Hannah Arendt once wrote that the police dream in a totalitarian state is that ‘one look at the gigantic map on the office wall should suffice at any given moment to establish who is related to whom and in what degree of intimacy’; post-Snowden, after revelations about police retention of data and DNA evidence, undercover spying on protest movements, and the staggering latitude of anti-terrorism powers, it is clearly the dream in liberal democracies as well. Successive Met commissioners have hymned the virtues of technological policing, automated recognition and surveillance; a government susceptible to computerised pipe dreams – as in their proposals for the Irish border – will find these congenial solutions for policing, too.

Labour’s response to Johnson’s penal push has been weak: Louise Haigh, the shadow policing minister, challenged Johnson on the consequences of austerity but also suggested that his expansion of search powers didn’t go far enough. There is a longstanding instinctual cringe in the party at the thought of being weak on crime: New Labour substantially accepted the Thatcherite position, and introduced its own raft of discretionary powers and sanctions under a succession of authoritarian home secretaries. Fearful of Tory attack, the party is still reduced to mimicking true blue policies, softened with appeals to collective belonging and equality: phrases such as ‘our communities’ and ‘for all of us’ litter the policing section of the 2017 manifesto.

------------------------------

Transcribe the section of the policing passage that opens with the words containing "Labour’s response to" and closes with "the 2017 manifesto.".

• Dataset content
------------------------------

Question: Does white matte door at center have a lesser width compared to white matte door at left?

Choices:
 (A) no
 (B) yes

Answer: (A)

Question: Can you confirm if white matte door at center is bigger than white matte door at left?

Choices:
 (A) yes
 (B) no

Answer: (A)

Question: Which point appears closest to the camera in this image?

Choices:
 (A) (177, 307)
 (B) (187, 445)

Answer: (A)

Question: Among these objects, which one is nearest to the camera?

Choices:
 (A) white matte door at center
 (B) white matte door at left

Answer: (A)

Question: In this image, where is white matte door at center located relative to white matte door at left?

------------------------------

• Solved exercise
Labour’s response to Johnson’s penal push has been weak: Louise Haigh, the shadow policing minister, challenged Johnson on the consequences of austerity but also suggested that his expansion of search powers didn’t go far enough. There is a longstanding instinctual cringe in the party at the thought of being weak on crime: New Labour substantially accepted the Thatcherite position, and introduced its own raft of discretionary powers and sanctions under a succession of authoritarian home secretaries. Fearful of Tory attack, the party is still reduced to mimicking true blue policies, softened with appeals to collective belonging and equality: phrases such as ‘our communities’ and ‘for all of us’ litter the policing section of the 2017 manifesto.